THE DATA:
......
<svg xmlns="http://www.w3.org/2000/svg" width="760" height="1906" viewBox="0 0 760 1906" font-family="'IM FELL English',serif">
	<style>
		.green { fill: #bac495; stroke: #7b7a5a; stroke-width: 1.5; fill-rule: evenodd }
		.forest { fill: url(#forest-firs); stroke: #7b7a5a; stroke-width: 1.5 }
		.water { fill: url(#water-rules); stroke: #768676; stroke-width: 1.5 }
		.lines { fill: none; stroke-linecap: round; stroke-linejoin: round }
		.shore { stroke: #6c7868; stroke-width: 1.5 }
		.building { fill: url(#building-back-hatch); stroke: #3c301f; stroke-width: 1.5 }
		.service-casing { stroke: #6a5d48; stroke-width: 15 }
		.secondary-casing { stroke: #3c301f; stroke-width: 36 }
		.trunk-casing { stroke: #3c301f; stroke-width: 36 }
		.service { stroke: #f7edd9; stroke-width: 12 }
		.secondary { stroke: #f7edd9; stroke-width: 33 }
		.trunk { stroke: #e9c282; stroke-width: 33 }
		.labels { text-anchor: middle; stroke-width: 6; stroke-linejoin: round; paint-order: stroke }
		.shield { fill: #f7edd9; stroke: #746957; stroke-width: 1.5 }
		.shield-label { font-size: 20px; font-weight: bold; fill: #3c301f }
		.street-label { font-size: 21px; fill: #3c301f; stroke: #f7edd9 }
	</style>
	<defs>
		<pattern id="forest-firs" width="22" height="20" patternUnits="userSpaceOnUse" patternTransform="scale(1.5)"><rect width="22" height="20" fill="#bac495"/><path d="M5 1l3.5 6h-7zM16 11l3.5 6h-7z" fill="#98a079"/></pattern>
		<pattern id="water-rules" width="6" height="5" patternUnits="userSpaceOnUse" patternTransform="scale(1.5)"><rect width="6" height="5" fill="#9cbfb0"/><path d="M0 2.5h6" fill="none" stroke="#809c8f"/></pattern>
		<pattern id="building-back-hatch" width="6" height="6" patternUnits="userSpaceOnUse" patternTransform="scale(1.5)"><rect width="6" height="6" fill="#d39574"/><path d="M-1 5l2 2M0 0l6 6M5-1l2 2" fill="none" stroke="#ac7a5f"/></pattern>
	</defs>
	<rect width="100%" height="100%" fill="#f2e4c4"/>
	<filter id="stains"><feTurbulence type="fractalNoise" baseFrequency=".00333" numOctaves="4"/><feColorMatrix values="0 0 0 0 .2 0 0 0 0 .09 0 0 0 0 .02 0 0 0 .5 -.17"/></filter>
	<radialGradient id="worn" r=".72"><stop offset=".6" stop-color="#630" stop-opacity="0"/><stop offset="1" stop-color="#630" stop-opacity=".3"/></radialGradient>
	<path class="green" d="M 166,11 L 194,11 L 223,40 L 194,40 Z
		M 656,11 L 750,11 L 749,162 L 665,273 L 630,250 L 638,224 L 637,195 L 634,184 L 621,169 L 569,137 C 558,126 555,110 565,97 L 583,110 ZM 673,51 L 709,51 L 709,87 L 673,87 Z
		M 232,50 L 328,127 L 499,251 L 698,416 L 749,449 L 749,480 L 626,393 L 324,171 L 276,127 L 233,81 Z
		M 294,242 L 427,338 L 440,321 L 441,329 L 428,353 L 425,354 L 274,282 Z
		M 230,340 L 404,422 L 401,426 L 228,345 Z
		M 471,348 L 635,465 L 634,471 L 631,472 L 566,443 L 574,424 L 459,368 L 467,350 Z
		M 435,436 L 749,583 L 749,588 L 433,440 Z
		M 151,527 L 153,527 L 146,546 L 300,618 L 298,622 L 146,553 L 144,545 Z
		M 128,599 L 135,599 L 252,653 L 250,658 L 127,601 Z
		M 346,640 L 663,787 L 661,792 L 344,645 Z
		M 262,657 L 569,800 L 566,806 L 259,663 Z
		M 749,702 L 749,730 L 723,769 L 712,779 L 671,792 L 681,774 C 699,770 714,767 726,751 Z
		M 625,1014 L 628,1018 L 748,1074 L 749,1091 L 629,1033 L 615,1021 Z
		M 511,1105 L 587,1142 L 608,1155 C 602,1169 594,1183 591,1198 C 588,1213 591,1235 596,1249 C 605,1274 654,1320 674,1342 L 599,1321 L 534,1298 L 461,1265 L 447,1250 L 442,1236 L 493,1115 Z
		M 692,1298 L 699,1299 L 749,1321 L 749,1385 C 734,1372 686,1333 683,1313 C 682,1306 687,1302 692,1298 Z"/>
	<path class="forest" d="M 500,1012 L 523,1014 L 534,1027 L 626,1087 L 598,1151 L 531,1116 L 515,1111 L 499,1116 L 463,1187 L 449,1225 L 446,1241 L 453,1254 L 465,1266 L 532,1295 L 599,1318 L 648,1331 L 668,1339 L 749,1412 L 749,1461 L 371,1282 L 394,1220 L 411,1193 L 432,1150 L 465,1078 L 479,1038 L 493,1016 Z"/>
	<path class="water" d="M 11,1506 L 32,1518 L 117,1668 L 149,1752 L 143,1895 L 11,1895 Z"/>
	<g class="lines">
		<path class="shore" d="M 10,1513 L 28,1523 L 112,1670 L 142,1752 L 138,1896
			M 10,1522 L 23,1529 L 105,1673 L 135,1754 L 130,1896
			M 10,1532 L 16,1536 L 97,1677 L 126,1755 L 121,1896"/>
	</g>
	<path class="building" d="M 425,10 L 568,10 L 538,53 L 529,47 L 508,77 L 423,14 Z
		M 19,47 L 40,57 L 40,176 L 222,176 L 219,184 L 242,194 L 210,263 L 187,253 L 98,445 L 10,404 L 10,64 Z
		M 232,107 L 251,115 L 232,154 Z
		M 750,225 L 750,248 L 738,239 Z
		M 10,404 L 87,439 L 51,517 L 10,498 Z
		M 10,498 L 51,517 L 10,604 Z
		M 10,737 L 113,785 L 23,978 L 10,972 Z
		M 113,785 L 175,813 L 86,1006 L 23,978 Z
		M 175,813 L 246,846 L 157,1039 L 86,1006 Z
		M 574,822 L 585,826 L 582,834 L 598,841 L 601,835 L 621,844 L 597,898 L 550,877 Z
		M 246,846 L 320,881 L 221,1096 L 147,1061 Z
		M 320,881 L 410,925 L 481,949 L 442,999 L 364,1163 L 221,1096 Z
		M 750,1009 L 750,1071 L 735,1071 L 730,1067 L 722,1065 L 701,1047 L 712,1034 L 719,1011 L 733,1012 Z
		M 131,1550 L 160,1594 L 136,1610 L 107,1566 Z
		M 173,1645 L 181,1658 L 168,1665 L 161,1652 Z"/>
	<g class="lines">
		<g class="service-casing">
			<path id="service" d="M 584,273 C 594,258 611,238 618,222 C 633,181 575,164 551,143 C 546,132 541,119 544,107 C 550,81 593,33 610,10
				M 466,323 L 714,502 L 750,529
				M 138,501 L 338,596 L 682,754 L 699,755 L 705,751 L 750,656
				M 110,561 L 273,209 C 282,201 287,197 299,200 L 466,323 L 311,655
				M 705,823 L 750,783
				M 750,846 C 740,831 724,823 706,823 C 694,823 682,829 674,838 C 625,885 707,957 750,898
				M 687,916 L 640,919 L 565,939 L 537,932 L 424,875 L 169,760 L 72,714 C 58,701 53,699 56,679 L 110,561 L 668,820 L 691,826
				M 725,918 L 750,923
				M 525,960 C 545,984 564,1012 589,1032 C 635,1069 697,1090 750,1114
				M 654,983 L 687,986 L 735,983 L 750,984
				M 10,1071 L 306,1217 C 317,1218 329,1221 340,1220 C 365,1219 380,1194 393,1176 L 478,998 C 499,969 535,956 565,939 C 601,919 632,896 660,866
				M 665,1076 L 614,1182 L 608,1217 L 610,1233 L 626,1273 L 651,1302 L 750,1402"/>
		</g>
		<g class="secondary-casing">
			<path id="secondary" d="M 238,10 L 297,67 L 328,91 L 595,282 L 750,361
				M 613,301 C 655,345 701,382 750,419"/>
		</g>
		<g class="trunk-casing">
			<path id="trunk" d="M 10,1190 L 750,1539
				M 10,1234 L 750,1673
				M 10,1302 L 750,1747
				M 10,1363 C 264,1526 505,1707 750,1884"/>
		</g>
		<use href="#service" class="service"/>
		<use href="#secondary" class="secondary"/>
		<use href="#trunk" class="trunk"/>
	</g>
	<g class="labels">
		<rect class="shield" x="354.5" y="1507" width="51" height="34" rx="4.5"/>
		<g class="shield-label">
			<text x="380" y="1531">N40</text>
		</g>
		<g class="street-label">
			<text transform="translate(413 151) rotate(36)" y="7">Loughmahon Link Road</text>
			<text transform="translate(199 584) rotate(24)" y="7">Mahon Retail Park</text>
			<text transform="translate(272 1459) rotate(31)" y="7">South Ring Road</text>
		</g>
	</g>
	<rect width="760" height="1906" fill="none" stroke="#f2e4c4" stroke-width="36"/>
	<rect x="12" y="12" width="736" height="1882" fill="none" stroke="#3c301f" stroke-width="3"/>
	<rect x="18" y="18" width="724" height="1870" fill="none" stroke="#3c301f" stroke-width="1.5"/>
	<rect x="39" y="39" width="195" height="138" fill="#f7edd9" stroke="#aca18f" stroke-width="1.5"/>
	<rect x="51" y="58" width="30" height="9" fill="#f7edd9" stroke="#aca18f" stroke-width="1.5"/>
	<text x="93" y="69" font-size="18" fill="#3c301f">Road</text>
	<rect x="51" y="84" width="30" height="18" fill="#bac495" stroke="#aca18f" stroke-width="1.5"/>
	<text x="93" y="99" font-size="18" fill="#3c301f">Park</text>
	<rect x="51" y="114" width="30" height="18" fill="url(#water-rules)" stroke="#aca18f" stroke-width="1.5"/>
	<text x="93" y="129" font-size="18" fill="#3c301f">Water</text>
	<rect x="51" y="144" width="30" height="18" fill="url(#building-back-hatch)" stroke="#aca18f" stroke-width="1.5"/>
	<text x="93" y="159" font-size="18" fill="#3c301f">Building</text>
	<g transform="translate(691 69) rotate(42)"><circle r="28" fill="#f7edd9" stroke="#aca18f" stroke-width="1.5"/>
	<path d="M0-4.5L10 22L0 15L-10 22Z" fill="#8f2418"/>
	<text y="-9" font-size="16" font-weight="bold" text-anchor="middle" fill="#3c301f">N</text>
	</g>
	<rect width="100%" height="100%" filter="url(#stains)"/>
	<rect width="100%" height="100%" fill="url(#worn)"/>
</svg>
......
Copy each line of the listing that includes "worn".

EXPECTED ANSWER:
	<radialGradient id="worn" r=".72"><stop offset=".6" stop-color="#630" stop-opacity="0"/><stop offset="1" stop-color="#630" stop-opacity=".3"/></radialGradient>
	<rect width="100%" height="100%" fill="url(#worn)"/>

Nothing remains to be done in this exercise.